The May contract ended up $104 at $2,394 a tonne - within sight of the $2,450 a tonne high, reached last week. "Speculative interest is driving the market again, but the volumes are fairly modest compared with recent sessions when we reached the highs," one trader said.
"Most of the softs are seeing positive numbers right now." Fund and speculative buying have dominated soft commodities in recent weeks, taking gains in the coffee, cocoa and sugar to more than 20 percent since the start of this year.
Dealers said the market looked ripe for a sell-off from a technical standpoint, but could do little to stand in the way of fund interest. "Every time you think you ought to sell, the market goes the other way," one trader said.
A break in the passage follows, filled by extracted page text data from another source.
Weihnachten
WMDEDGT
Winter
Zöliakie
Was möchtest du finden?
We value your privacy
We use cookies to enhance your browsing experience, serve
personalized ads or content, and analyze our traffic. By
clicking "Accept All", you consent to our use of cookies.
The Reuters/Jefferies CRB Index hit record highs for a third straight session as commodities from oil to metals and grains chalked up hefty gains on Tuesday.
The CRB comprises futures in live cattle, cotton, soybeans, sugar, frozen concentrated orange juice, wheat, cocoa, corn, gold, aluminium, nickel, unleaded gasoline, crude oil, natural gas, heating oil, coffee, silver, copper and lean hogs. Cocoa started strongly but eased in afternoon trading and finally closed slightly lower. Benchmark May hit a high at 1,322 before ending down 3 pounds at 1,295 pounds a tonne.
"The funds are the only guys buying to be fair. There's quite a bit of fresh buying coming in after the long weekend in New York. Despite the weaker close, dealers said they did not expect the market to fall too far. "There are too many fund players in New York that will not let the market go down," one said.
"We've been looking for a sharp correction for a long time but at the moment its not behaving like a cocoa market, its more like a financial market." Sugar futures closed slightly firmer with fund and speculator interest again dominating trading.
May sugar closed up $2.50 at $378.50 per tonne, having earlier hit a 15-month high at $383.50. On the supply front, sugar merchant Czarnikow revised down on Tuesday its forecast for the 2007/08 global sugar surplus to 9.68 million tonnes from 10.5 million tonnes predicted in November.